# What the task requires:
Give the lines of the listing from the line containing "Page size: 1654x1241." through the line containing "Identify the document", both included, as a JSON list of strings with one string per line and blank lines left out.

# Data shown:
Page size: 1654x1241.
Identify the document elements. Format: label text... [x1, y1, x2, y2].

---

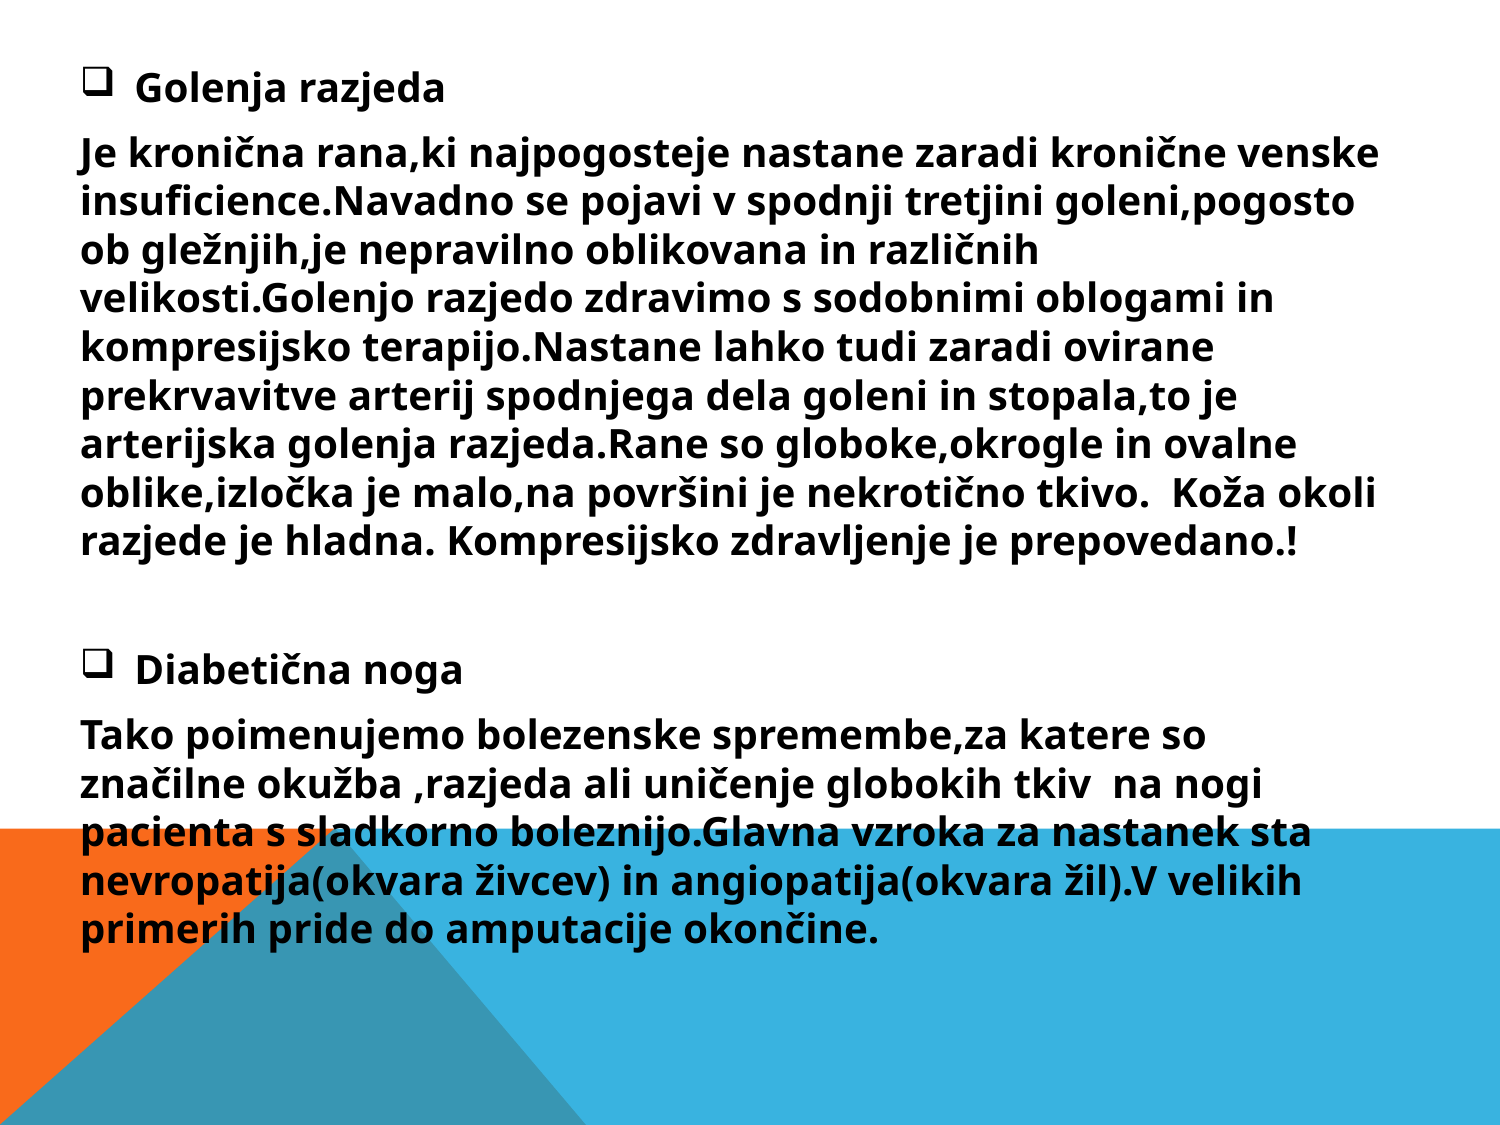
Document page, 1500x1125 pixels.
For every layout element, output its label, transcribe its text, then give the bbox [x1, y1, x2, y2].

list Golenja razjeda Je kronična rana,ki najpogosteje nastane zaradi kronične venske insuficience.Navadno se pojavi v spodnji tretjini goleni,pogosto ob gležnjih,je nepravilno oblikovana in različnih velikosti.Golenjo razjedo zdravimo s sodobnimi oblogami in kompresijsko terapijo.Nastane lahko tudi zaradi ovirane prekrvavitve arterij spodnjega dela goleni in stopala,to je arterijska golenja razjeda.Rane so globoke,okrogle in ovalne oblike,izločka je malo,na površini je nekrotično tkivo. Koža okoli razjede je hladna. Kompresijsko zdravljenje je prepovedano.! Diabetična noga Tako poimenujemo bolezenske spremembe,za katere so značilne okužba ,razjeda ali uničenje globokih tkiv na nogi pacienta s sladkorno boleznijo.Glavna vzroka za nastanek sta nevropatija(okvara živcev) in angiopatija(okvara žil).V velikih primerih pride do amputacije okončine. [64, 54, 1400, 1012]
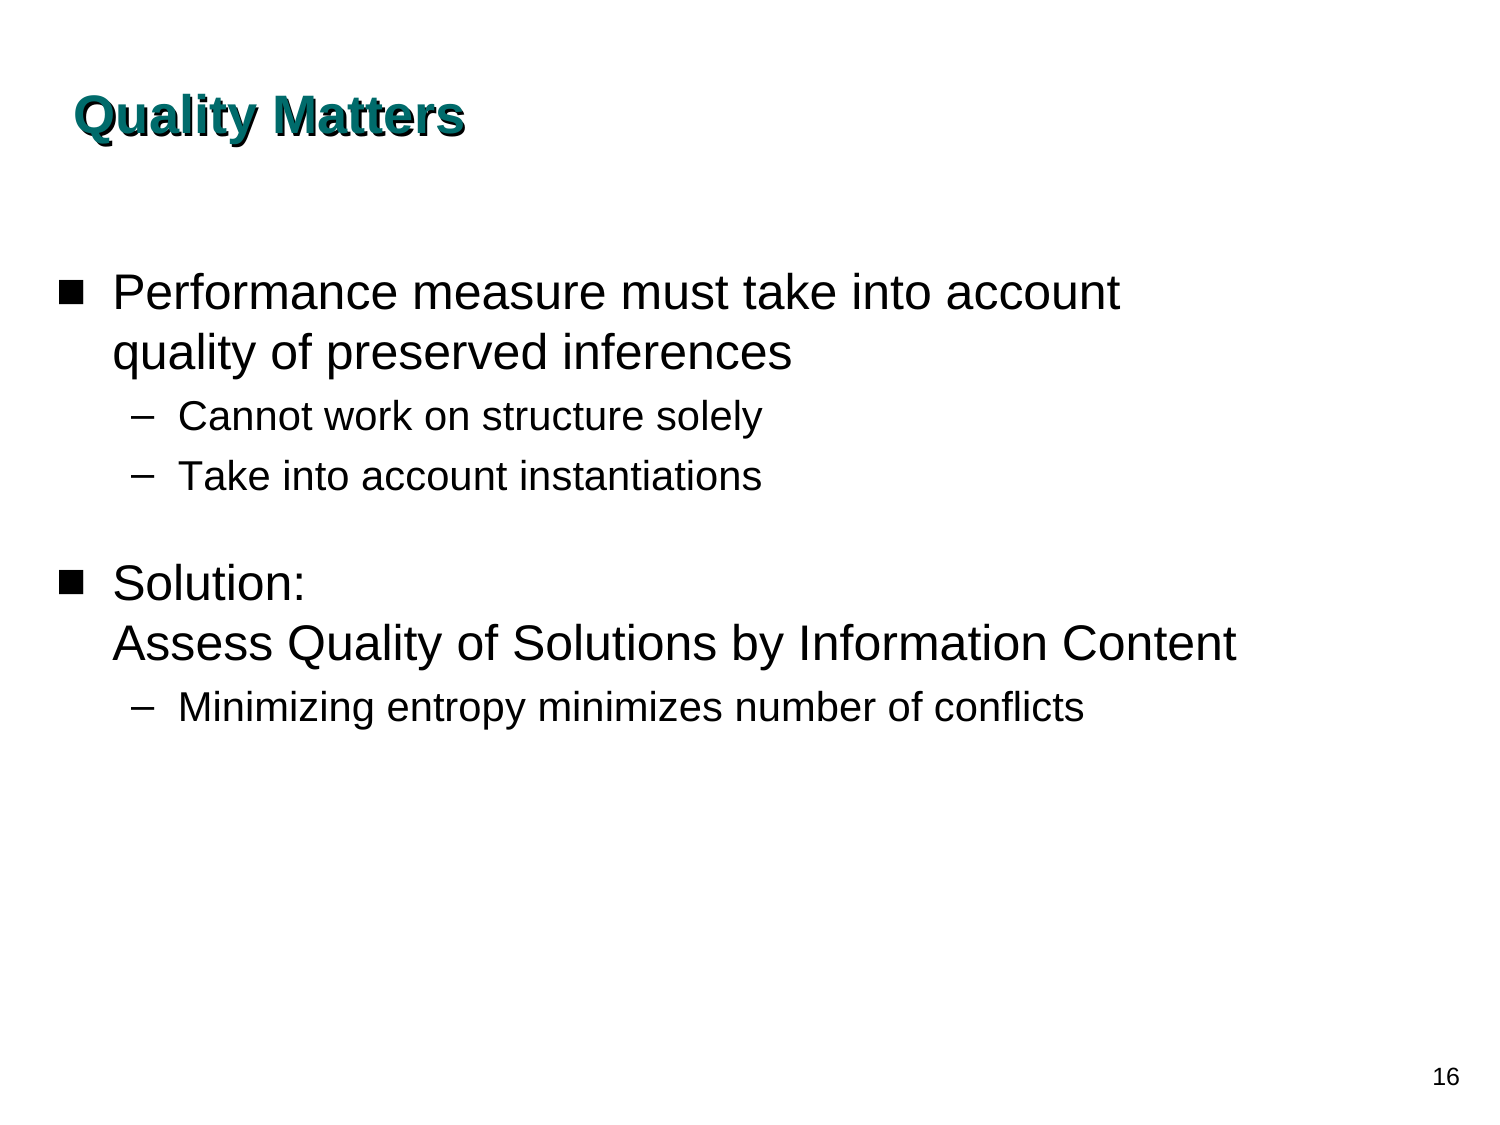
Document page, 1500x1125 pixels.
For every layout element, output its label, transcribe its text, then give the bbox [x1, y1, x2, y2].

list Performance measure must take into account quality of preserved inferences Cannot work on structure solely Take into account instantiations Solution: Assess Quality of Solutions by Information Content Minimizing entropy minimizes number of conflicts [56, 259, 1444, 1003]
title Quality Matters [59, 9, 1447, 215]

# The solution:
[
  "Page size: 1654x1241.",
  "Identify the document elements. Format: label text... [x1, y1, x2, y2]."
]